Reproduce the lines of these dataset entries exactly as they appear, leaving out the pictures.

(Dataset entries)
- - -

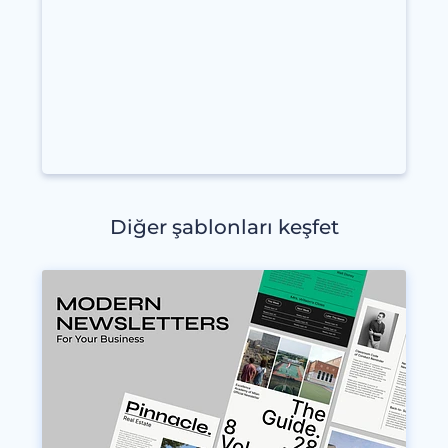
Diğer şablonları keşfet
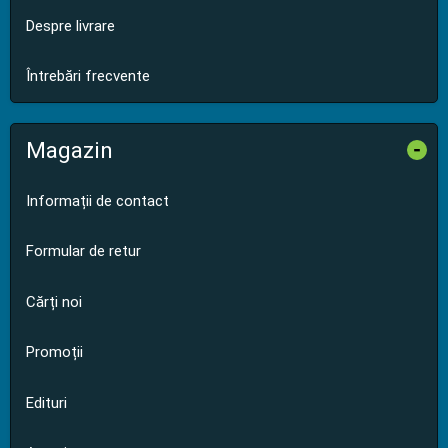
Despre livrare
Întrebări frecvente
Magazin
-
Informații de contact
Formular de retur
Cărți noi
Promoții
Edituri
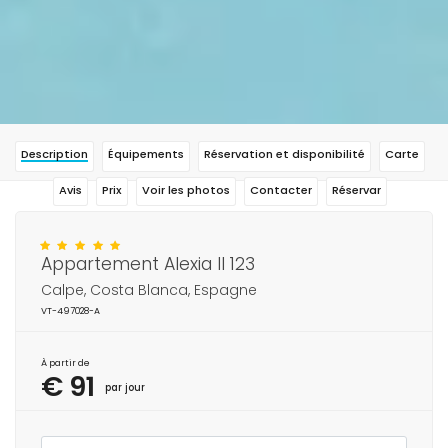
Description
Équipements
Réservation et disponibilité
Carte
Avis
Prix
Voir les photos
Contacter
Réservar
Appartement Alexia II 123
Calpe, Costa Blanca, Espagne
VT-497028-A
À partir de
€ 91
par jour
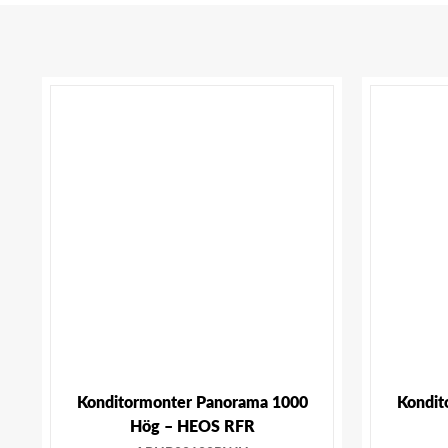
Konditormonter Panorama 1000
Kondit
Hög – HEOS RFR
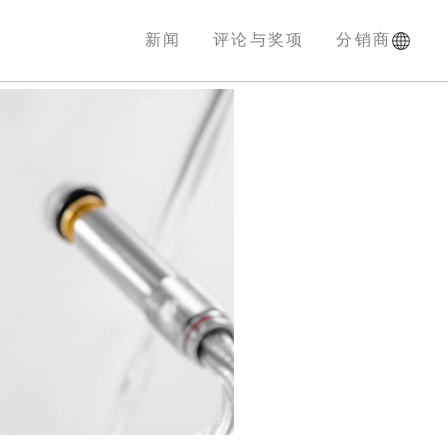
新闻
评论与奖项
分销商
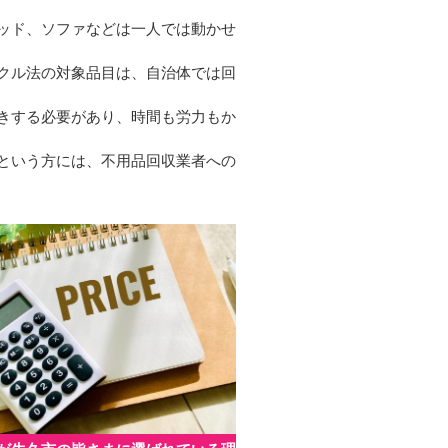
ッド、ソファなどは一人では動かせ
クル法の対象品目は、自治体では回
きする必要があり、時間も労力もか
という方には、不用品回収業者への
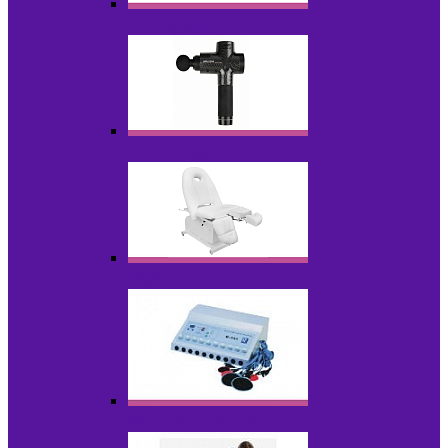
Косметика для салонов
Массажеры
Мебель косметологическая
Миостимуляторы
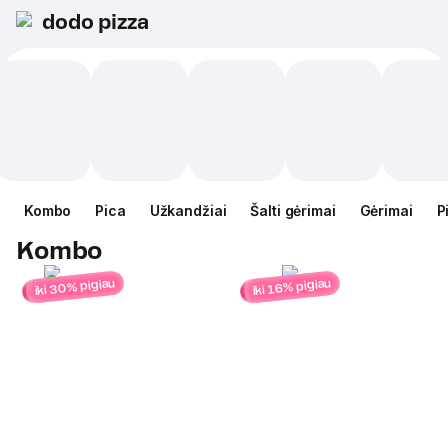
dodo pizza
Kombo
Pica
Užkandžiai
Šalti gėrimai
Gėrimai
P
Kombo
iki 30% pigiau
iki 16% pigiau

- - -

> Response below
Diğer şablonları keşfet
Despre livrare
Întrebări frecvente
Magazin
-
Informații de contact
Formular de retur
Cărți noi
Promoții
Edituri
Description
Équipements
Réservation et disponibilité
Carte
Avis
Prix
Voir les photos
Contacter
Réservar
Appartement Alexia II 123
Calpe, Costa Blanca, Espagne
VT-497028-A
À partir de
€ 91
par jour
Konditormonter Panorama 1000
Kondit
Hög – HEOS RFR
新闻
评论与奖项
分销商
ッド、ソファなどは一人では動かせ
クル法の対象品目は、自治体では回
きする必要があり、時間も労力もか
という方には、不用品回収業者への
Косметика для салонов
Массажеры
Мебель косметологическая
Миостимуляторы
dodo pizza
Kombo
Pica
Užkandžiai
Šalti gėrimai
Gėrimai
P
Kombo
iki 30% pigiau
iki 16% pigiau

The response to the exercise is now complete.